My parents' old black and white TV showed me something it shouldn't have.
While rummaging through some boxes during the move, I found the old tapes I had kept. That brought back a memory I had long buried in my mind. When I was a child, my parents, still alive at that time, loved buying tapes to use on those heavy, bulky tube TVs. Ours was an old black and white set, a secondary TV in the house that no one else wanted. It was, by chance, on a sunny afternoon that I decided to watch a new release. I don’t quite remember if it was an action movie, but I think it was.
My sister, Jersey, a young girl with blonde hair and eyes so blue that the sky would seem ordinary next to them, was resting in the next room. Taking advantage of the fact that we were the only two at home, I started searching the shelf, among all the other tapes, for the one I wanted to watch. When I found it...
It wasn’t the one I was looking for, but it caught my attention.
This tape was wrapped in a transparent bag, with only the name: “The Tape.”
I, always very curious about things, opened it. I thought my father had finally gotten the new movie I had been asking for for so long. I sat on the round red carpet in front of the TV, which had a yellowish stain from the last time I spilled juice. I got scolded so much that day that my back still remembers it.
I put the tape in and played it.
What I am about to describe is what my mind tried to push to the back of my head.
The video starts off simply, but what caught my attention was the lack of music. The screen went black, and suddenly, the image of a lawn appeared. It looked more like someone was recording it, like a home video.
The only sound I could hear was heavy breathing.
The person raised the camera.
In the distance, a blue car was on fire.
The closer the camera got, the more I could make out two figures inside the car.
In the front, a man whose face seemed far too blurred. He wore a yellow T-shirt stained with red, with a hole in his forehead and his eyes closed.
The camera moved, zooming in on the man in the back.
He was the worst.
I will not describe him, but know this: he was worse.
The tape ended.
I was still in disbelief, unable to believe what had happened. That was when my mother’s soft voice started calling me from outside.
I, still frozen, didn’t know what to do.
My mother’s voice had a high-pitched, gentle, yet thin tone.
I stood up and walked toward the door. A shiver ran down my spine. Something was wrong, I just didn’t know what.
It was as if the voice was hers, but at the same time, it wasn’t.
I was just a few inches away, about to open it.
That’s when a voice in the back of my mind told me to stay away from the door.
The voice on the other side began screaming, demanding to be let in.
The door started shaking, with loud scratches that almost seemed capable of splitting the wood.

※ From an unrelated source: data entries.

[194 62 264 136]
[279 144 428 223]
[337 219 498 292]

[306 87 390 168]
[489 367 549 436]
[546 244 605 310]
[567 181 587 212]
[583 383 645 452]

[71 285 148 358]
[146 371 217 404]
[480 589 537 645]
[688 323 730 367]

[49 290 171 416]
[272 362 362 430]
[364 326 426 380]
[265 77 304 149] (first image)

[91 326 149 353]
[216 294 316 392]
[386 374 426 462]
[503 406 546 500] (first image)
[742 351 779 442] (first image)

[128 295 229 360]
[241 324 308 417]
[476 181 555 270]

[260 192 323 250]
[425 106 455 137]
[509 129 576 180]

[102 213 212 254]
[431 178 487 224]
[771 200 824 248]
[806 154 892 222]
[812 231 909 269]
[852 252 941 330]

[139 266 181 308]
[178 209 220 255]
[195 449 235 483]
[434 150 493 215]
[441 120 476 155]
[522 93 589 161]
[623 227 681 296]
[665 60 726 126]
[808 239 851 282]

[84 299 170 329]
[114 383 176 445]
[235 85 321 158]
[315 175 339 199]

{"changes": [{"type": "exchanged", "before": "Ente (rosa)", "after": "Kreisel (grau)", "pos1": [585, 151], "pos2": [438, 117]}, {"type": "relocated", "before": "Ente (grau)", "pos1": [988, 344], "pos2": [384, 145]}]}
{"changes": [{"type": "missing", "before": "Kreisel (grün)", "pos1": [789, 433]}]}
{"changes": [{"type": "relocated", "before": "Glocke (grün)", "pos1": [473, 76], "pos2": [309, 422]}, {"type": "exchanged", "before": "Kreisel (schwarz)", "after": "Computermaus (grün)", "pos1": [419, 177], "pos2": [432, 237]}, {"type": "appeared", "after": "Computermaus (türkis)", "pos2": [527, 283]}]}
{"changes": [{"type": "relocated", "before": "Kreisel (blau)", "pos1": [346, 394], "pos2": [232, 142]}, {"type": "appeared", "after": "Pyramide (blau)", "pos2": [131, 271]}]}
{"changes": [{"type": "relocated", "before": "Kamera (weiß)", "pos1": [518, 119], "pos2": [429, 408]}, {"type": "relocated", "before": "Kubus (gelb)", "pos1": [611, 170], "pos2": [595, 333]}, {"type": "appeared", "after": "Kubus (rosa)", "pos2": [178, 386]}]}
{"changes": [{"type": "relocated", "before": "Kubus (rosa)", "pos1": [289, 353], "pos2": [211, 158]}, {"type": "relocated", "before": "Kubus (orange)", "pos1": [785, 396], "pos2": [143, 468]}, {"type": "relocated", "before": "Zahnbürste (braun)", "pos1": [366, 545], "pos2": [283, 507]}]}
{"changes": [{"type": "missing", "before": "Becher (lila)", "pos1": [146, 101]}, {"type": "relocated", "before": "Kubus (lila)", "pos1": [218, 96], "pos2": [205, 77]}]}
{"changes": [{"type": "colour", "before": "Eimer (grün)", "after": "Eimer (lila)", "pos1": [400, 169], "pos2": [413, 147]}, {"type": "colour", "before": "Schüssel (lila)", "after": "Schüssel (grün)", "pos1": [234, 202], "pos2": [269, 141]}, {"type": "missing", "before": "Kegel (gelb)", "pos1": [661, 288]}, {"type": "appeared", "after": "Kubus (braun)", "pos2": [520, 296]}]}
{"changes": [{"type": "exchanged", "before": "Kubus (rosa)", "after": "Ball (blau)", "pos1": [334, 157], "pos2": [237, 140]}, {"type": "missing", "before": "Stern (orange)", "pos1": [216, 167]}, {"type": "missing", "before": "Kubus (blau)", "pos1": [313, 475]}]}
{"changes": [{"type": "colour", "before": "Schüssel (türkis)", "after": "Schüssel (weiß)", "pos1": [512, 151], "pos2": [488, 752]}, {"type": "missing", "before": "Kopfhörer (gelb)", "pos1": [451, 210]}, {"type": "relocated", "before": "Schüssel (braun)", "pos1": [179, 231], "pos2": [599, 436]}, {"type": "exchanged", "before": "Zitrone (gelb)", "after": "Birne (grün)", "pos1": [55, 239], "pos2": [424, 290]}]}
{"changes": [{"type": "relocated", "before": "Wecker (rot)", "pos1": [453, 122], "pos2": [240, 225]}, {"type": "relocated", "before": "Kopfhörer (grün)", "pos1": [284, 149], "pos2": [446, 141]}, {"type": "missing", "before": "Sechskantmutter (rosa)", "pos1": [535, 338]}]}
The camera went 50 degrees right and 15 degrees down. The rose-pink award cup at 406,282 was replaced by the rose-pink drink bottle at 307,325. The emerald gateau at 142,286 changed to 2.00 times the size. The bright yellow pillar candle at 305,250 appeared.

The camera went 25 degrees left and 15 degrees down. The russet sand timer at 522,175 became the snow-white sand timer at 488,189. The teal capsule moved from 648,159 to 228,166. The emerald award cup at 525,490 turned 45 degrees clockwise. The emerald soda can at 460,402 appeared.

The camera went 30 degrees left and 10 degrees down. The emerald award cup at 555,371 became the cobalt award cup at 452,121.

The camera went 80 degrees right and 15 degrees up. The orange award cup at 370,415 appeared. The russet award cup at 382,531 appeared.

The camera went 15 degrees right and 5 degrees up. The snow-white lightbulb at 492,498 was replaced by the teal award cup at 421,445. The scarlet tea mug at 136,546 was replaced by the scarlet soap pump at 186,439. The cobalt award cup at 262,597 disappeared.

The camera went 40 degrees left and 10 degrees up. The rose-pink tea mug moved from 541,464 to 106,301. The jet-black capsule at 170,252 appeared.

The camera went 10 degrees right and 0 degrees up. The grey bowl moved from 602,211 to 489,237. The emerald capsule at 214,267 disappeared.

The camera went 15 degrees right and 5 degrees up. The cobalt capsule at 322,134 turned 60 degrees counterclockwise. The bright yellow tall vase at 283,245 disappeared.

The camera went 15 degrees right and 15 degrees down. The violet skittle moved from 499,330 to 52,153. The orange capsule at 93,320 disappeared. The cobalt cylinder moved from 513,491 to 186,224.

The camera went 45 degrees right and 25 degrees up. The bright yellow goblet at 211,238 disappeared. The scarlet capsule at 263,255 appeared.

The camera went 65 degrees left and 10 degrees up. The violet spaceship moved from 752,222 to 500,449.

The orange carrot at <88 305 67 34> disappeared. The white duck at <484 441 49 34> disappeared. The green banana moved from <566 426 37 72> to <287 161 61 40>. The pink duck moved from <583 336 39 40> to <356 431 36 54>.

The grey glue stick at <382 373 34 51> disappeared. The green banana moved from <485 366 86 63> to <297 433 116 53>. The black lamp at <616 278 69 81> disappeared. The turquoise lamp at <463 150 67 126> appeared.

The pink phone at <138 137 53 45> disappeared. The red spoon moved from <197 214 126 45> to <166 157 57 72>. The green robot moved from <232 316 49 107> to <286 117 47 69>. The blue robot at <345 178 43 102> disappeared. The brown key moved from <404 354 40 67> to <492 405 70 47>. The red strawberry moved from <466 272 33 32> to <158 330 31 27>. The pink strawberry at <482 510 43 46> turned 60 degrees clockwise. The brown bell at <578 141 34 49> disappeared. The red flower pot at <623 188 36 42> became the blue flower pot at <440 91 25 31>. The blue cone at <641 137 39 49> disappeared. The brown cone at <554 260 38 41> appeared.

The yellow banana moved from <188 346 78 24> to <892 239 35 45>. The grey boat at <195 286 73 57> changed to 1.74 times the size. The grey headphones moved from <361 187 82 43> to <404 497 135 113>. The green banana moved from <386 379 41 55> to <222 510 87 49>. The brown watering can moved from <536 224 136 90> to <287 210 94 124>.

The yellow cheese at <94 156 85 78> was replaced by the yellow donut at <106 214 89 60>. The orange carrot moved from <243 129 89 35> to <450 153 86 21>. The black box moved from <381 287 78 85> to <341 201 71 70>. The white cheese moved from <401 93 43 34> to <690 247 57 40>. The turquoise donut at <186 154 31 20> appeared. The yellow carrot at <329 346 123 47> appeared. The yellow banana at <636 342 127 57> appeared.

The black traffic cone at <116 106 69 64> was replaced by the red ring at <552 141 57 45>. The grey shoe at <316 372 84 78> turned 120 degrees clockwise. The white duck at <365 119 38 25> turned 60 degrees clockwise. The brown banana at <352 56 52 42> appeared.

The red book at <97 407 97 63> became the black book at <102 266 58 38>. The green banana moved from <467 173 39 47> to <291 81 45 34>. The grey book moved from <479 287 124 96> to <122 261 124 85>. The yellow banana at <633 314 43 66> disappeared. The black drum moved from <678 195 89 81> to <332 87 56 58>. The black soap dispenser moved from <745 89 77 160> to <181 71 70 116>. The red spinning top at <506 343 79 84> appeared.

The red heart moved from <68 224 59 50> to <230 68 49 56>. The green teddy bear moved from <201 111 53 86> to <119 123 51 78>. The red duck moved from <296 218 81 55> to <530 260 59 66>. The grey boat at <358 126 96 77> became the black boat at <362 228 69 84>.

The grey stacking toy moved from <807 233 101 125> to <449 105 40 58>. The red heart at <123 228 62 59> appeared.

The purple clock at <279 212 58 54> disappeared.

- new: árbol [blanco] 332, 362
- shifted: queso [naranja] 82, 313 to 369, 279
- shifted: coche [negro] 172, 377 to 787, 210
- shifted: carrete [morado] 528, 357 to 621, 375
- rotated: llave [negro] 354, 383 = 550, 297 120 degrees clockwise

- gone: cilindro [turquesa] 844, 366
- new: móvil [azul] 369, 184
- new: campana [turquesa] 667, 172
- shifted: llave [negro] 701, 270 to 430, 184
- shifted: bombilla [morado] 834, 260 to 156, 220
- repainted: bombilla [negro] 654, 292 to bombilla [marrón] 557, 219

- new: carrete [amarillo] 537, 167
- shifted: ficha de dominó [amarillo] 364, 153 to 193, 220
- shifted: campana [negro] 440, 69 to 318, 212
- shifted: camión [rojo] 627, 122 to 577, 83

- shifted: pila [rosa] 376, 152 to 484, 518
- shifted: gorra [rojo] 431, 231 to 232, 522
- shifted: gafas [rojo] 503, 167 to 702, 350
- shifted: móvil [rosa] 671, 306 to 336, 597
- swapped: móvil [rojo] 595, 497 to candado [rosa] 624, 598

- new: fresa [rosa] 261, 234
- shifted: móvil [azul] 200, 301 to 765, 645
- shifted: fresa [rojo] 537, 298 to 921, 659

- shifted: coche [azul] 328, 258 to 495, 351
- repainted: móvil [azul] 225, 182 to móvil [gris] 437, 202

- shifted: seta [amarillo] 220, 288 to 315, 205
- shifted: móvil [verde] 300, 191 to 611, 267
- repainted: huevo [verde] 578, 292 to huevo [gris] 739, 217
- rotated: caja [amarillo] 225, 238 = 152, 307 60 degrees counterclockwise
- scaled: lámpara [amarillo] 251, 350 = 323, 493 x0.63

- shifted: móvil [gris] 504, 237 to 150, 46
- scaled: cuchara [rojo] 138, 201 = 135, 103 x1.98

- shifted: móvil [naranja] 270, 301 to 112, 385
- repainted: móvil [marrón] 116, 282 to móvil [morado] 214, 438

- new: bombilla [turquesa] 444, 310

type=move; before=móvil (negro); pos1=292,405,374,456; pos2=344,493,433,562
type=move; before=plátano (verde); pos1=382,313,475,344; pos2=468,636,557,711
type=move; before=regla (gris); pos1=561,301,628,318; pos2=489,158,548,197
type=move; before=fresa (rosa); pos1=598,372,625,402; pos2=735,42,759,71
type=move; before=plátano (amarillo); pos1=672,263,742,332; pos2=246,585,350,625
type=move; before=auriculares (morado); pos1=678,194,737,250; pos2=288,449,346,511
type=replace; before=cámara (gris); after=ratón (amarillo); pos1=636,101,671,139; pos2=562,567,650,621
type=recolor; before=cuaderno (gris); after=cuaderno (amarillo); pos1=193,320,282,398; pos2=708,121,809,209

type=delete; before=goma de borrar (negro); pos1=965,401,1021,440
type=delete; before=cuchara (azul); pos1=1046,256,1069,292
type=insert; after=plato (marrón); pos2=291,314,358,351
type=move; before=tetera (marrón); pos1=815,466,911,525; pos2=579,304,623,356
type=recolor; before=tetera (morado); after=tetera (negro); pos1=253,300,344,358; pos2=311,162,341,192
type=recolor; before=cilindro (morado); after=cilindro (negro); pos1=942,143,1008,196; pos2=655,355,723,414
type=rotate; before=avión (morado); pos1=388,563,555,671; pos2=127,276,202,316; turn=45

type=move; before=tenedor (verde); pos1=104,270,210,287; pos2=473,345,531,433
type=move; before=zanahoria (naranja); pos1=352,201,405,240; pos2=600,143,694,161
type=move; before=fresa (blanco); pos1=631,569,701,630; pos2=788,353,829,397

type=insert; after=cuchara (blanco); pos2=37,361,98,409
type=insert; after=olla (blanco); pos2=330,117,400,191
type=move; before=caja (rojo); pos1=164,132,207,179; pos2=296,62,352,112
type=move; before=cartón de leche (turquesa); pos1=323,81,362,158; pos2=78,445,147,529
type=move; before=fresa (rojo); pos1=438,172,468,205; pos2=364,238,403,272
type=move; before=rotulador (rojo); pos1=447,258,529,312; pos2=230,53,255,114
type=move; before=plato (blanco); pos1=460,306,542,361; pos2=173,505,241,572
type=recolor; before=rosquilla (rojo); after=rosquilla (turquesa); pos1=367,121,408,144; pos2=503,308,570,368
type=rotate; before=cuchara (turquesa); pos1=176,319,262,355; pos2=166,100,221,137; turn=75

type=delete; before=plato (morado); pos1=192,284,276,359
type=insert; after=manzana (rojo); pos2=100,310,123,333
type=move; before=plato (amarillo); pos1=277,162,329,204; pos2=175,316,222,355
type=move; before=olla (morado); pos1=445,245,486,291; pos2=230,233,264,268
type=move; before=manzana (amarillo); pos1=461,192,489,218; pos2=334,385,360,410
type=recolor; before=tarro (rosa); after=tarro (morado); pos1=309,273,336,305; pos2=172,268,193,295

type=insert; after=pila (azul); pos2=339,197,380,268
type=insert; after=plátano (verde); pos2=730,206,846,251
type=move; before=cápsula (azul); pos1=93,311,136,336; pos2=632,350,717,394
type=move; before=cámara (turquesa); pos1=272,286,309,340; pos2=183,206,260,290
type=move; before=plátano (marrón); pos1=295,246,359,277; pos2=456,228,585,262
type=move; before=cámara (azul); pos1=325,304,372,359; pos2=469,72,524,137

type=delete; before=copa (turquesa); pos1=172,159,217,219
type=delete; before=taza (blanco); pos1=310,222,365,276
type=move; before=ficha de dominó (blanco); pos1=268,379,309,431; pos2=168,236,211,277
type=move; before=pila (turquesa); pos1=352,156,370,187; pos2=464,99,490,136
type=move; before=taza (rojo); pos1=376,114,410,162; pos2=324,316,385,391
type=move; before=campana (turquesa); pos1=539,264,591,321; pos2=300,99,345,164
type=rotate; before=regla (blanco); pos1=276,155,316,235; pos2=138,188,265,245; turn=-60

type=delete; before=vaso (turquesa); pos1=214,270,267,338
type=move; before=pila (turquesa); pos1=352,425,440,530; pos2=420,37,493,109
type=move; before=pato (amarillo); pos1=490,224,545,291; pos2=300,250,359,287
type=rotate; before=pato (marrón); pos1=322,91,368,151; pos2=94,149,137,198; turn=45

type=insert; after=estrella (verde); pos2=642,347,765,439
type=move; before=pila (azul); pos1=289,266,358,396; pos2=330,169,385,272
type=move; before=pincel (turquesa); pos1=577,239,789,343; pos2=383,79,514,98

It went on like that for several minutes. I nearly peed my pants.
In my child’s mind, I thought it was the tape.
I put it back in the plastic and returned it to its place.
I went to my room, crawling under the covers, until my parents came home.
When my parents arrived, I told them everything, though they hardly believed me. I went to get the tape to show them, but it was nowhere to be found. Several fine marks, like scratches, remained on the door. They said I must have been up to some mischief and didn’t want to take the blame.
Curiously, years later, my father bought a car identical to the one I had seen in that recording, but being a skeptic in his adolescence, he hardly believed in the supernatural.
A big mistake.
My father and his friend suffered a terrible accident, one that cost both of them their lives.
My father was deep in debt and, unfortunately, paid with his own life.
When we went to identify the body, that was the moment I remembered: not the car, or the accident, but the tape.